*Problem to work on*. Every line of the material below should be output exactly as written, with the images skipped.

*Supplied material*.

Segment Open

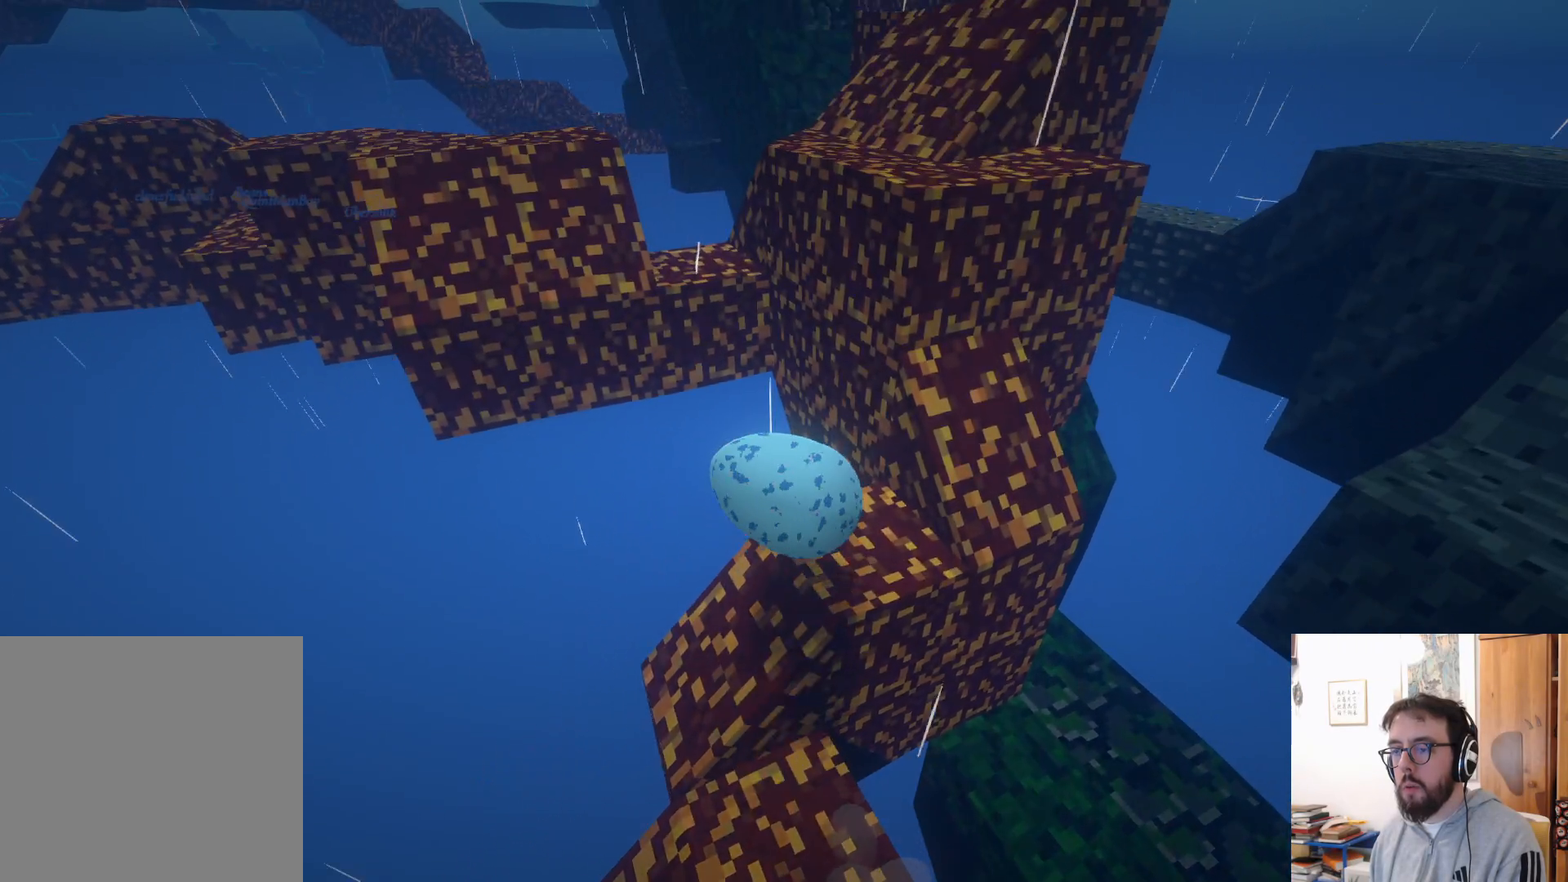
{"buttons": [], "left_stick": "down-right", "right_stick": "center", "events": [[83, "right_stick", "right"], [466, "right_stick", "center"]]}
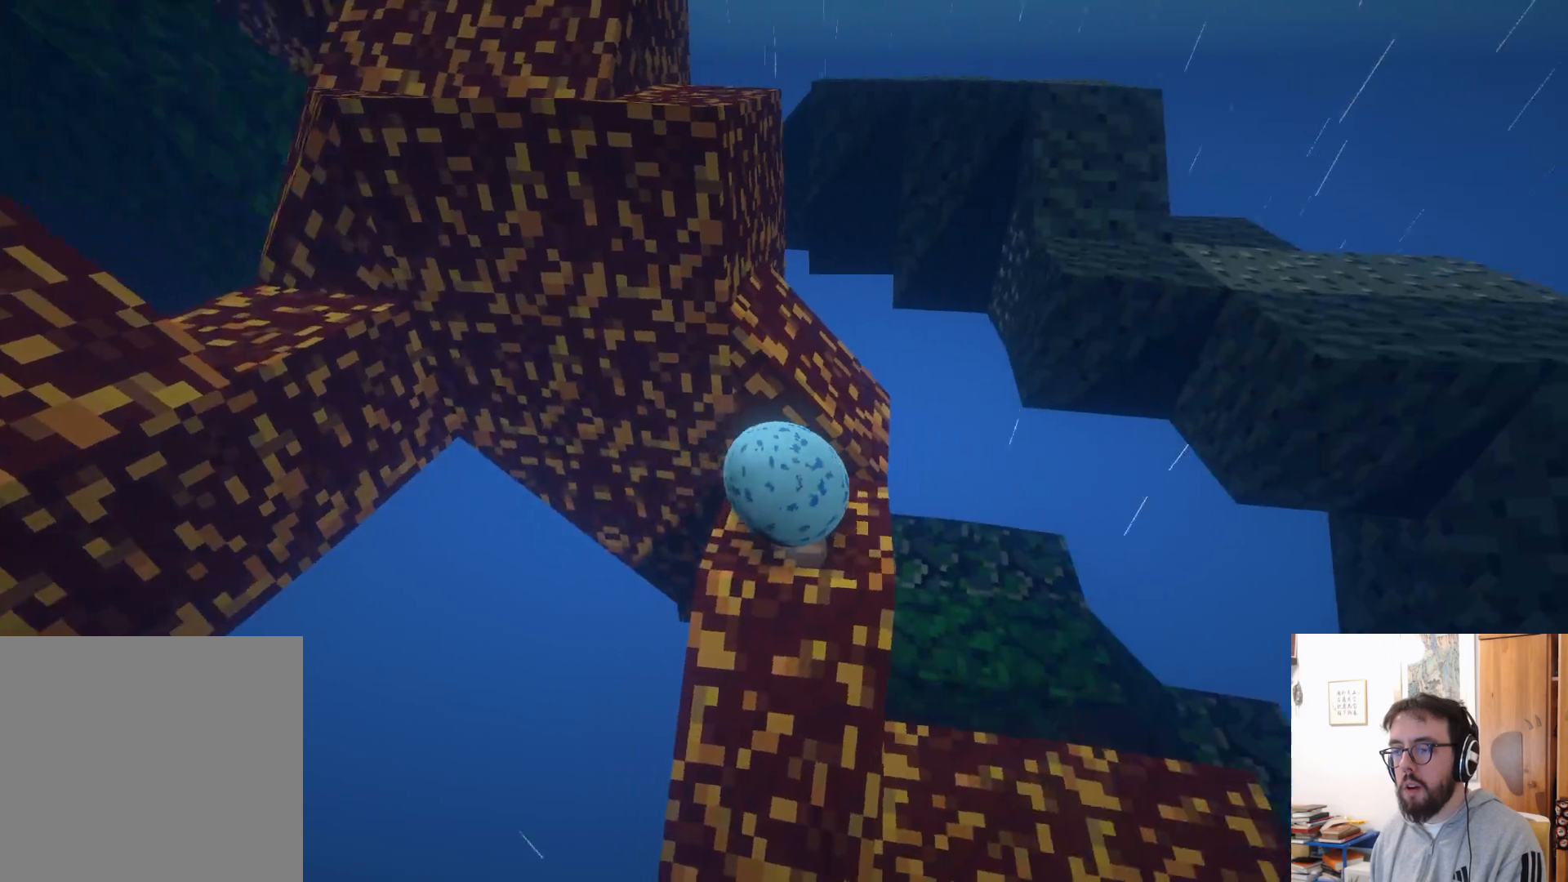
{"buttons": [], "left_stick": "center", "right_stick": "right", "events": [[66, "left_stick", "center"], [183, "left_stick", "left"], [250, "right_stick", "right"], [466, "left_stick", "center"]]}
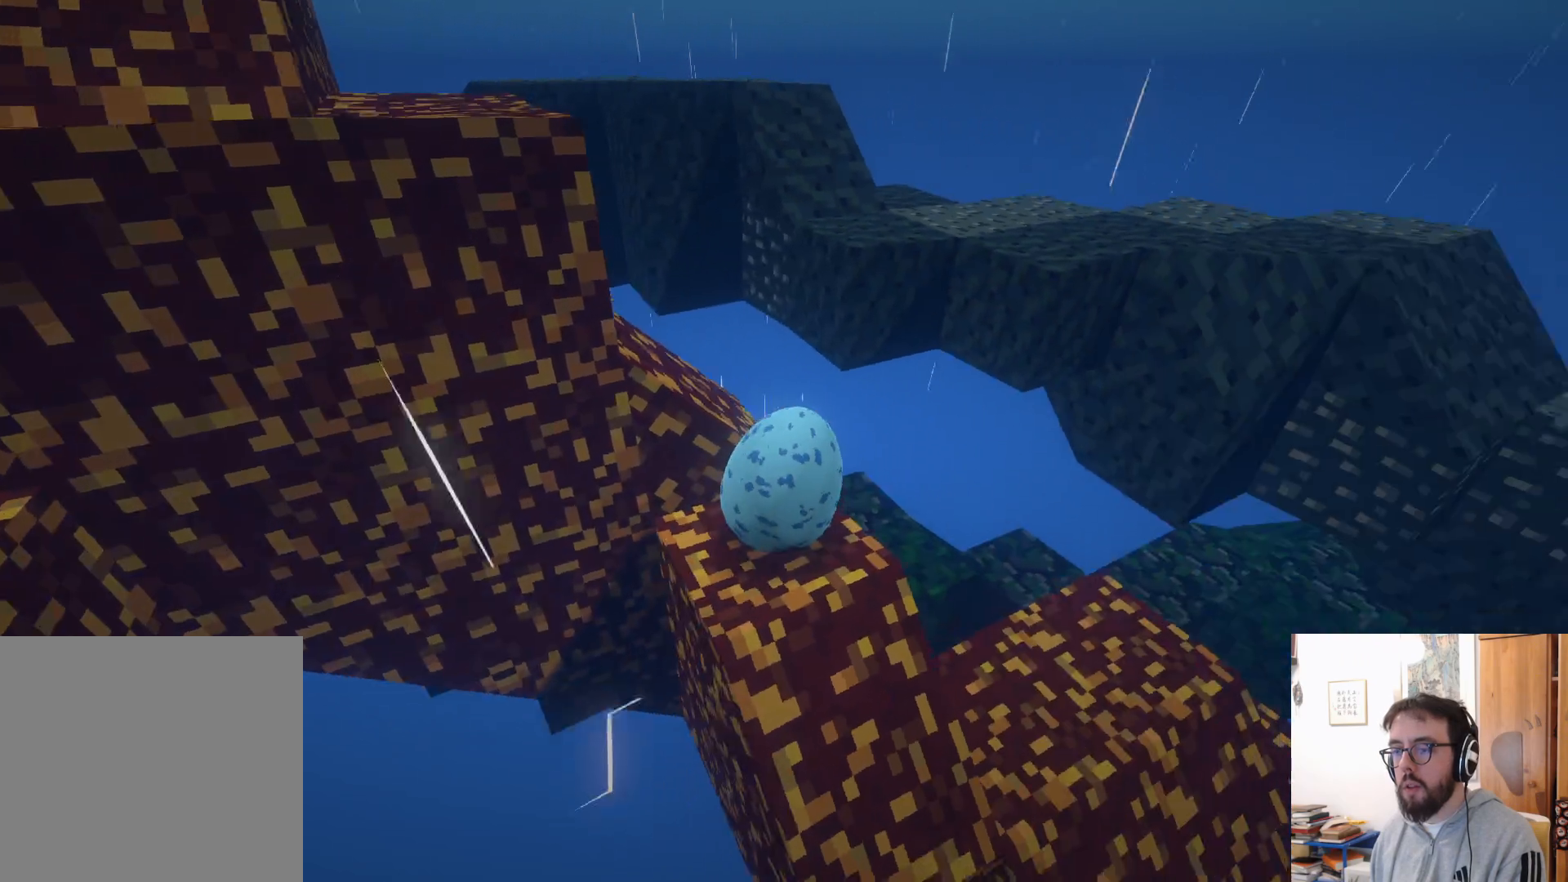
{"buttons": [], "left_stick": "center", "right_stick": "right", "events": [[133, "right_stick", "center"], [266, "right_stick", "right"]]}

Segment Closed

*Exercise result*.
{"buttons": [], "left_stick": "down-right", "right_stick": "center", "events": [[83, "right_stick", "right"], [466, "right_stick", "center"]]}
{"buttons": [], "left_stick": "center", "right_stick": "right", "events": [[66, "left_stick", "center"], [183, "left_stick", "left"], [250, "right_stick", "right"], [466, "left_stick", "center"]]}
{"buttons": [], "left_stick": "center", "right_stick": "right", "events": [[133, "right_stick", "center"], [266, "right_stick", "right"]]}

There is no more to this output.